MUNICH - Souriant et décontracté, le tout puissant patron de la Formule 1 Bernie Ecclestone a une nouvelle fois démenti les accusations de corruption, jeudi à l'ouverture d'un procès qui pourrait sonner le glas d'une quarantaine d'année de règne du milliardaire britannique sur le sport automobile.

« J'ai confiance, le soleil brille », a lâché aux journalistes en entrant dans la salle d'audience Ecclestone, 83 ans, vêtu d'un strict costume sombre avec cravate noire sur chemise blanche. Il risque jusqu'à dix ans de prison.

« M. Ecclestone dément les accusations », a écrit son principal avocat, Sven Thomas, dans un texte à la cour rendu public peu après le début du procès. « La corruption présumée n'a pas eu lieu. »

Au début de l'audience, la vérification d'identité a donné lieu à un flottement concernant son statut marital, mais il a conclu : « oui, je suis marié ».

« Bon, ça c'était la question facile », a lancé le juge Peter Noll, qui préside le procès.

La défense a ensuite précisé qu'il ne communiquerait plus que par l'intermédiaire de ses avocats.

Ecclestone avait fait son arrivée au tribunal de Munich dans une limousine aux vitres teintées qui s'est engouffrée dans le stationnement souterrain pour échapper à la meute de photographes et caméramans.
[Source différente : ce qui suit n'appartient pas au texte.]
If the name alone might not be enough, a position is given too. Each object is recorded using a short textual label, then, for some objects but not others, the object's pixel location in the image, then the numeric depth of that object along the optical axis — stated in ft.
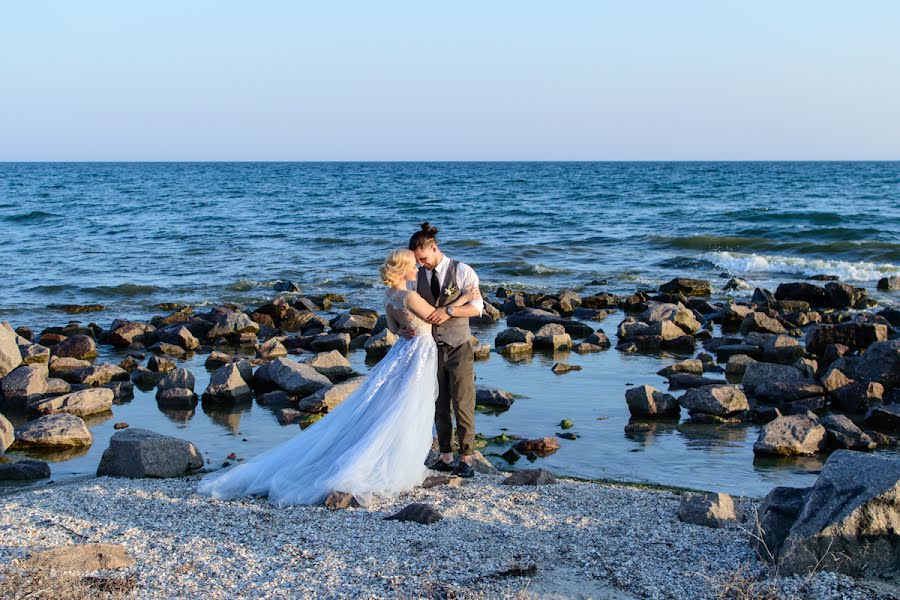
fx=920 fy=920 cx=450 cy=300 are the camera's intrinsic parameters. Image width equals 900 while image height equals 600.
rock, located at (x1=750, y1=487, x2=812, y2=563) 20.82
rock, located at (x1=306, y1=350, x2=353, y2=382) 46.21
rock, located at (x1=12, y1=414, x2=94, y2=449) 34.17
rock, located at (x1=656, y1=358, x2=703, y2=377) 46.68
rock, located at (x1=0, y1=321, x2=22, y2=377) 45.29
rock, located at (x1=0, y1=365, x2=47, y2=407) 41.60
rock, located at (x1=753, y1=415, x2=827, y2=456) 32.71
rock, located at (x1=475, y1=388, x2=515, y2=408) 40.14
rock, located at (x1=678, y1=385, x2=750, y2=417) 38.04
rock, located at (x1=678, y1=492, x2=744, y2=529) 23.73
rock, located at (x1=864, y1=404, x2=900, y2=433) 36.36
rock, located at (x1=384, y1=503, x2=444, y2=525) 23.56
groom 27.61
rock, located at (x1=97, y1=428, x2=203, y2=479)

On avait néanmoins pu apercevoir son emblématique crinière blanche.

Il est accusé d'avoir versé 44 millions de dollars de pot-de-vins en 2006 et 2007 à un banquier allemand, Gerhard Gribkowsky, qui travaillait pour la banque publique bavaroise Bayern LB et qui est aujourd'hui en prison, en vue de conclure la vente des droits de la F1 au fonds d'investissement CVC Capital Partners.
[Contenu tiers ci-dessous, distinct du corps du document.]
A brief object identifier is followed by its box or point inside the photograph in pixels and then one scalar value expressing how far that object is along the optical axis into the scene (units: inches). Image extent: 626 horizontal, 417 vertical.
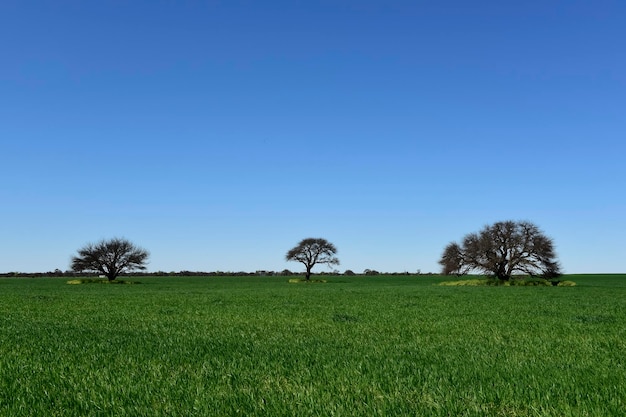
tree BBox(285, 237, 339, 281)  4798.2
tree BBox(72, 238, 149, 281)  3725.4
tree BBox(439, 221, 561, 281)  2815.0
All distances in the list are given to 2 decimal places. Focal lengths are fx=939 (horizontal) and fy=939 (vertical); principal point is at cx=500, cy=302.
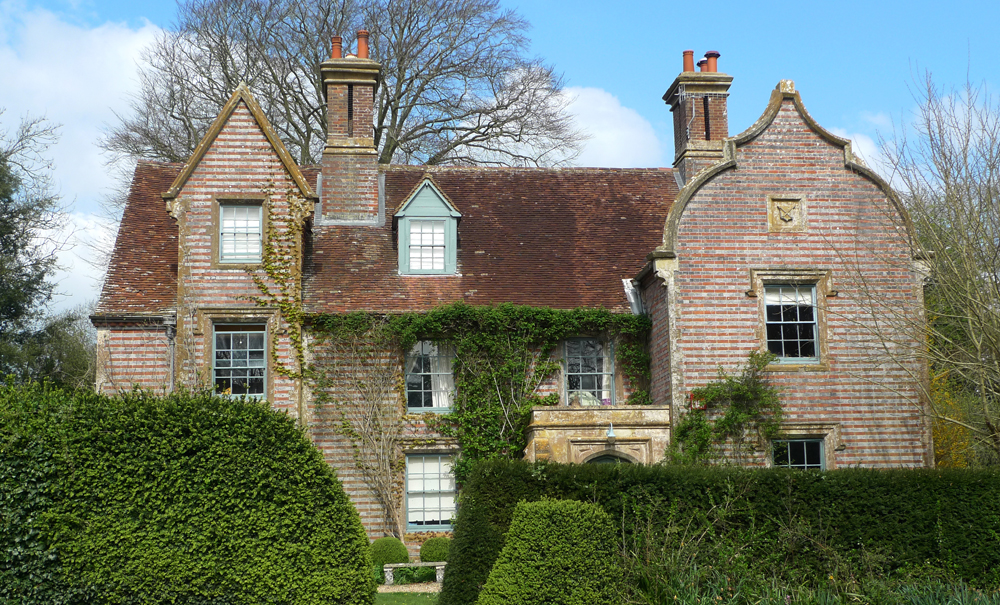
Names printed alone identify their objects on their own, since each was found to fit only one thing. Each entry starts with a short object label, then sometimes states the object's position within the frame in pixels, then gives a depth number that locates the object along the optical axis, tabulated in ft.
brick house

CVC avait racheté pour 839 millions de dollars les droits de la F1 détenus jusque-là par Bayern LB.

Dans son texte à la cour, la défense d'Ecclestone a qualifié de « inexactes, trompeuses, et vagues » les déclarations de Gribkowsky à son procès en juin 2012.

Le milliardaire a toujours clamé son innocence, et il a refusé une transaction à l'amiable qui lui aurait évité un procès.

Il affirme avoir été victime de chantage, tandis que Gribkowsky soutient qu'il s'agissait d'un pot-de-vin.

M. Gribkowsky a été condamné à huit ans et demi de prison pour corruption et fraude fiscale pour n'avoir pas déclaré les millions versés.

Entendu comme témoin lors de ce procès, M. Ecclestone avait reconnu ce versement mais l'avait présenté comme une forme de « prix du silence » pour que M. Gribkowsky ne fasse pas de révélations gênantes sur son patrimoine au fisc britannique.

« En ce moment, c'est moi le perdant, car les gens médisent sur moi, sans vraiment comprendre de quoi il s'agit », a déclaré le Britannique à la télévision allemande ARD, il y a quelques jours.

Le juge Peter Noll est aussi celui qui a condamné Gribkowsky. Dans les attendus du jugement, le magistrat avait estimé que Ecclestone avait « conduit au crime » le banquier. La peine pourrait être d'autant plus lourde que celui-ci était un fonctionnaire.

Pour mieux se défendre pendant le procès, le patron de la F1 a pris un peu de recul dans la gestion de la compétition. Il est obligé d'être présent deux jours par semaine à Munich, mais le procès se déroulera le mercredi et le jeudi afin qu'il puisse continuer à se rendre sur les courses, à travers le monde. Des audiences sont déjà programmées jusqu'à mi-septembre.

L'avenir de la Formule 1 pourrait en tout cas se jouer à Munich.

« S'il est démontré que M. Ecclestone a commis quelque chose de pénalement répréhensible, nous le limogerons », a ainsi prévenu Donald Mackenzie, cofondateur de CVC, devant la Haute cour de justice britannique, l'an passé.

Dans un entretien au quotidien économique Handelsblatt, mercredi, le patron de la F1 chez Mercedes confiait également que le procès serait suivi avec beaucoup d'attention.

« Nous allons voir maintenant ce qui se passe exactement », a déclaré Toto Wolff, ajoutant : « naturellement, nous pensons à l'avenir de la F1, nous devons le faire ». 

Ancien pilote automobile, Ecclestone avait racheté en 1971 l'écurie Brabham, fondée par Sir Jack, qui a ensuite conquis deux titres mondiaux avec le Brésilien Nelson Piquet (1981, 1983).

Les dernières estimations de sa fortune personnelle tournent autour de quatre milliards d'euros.

Roi de la F1, il est également une figure controversée. En 2005, il avait dû s'excuser après des remarques sexistes sur les femmes pilotes de Formule 1 et en 2009, il avait qualifié Adolf Hitler d'efficace.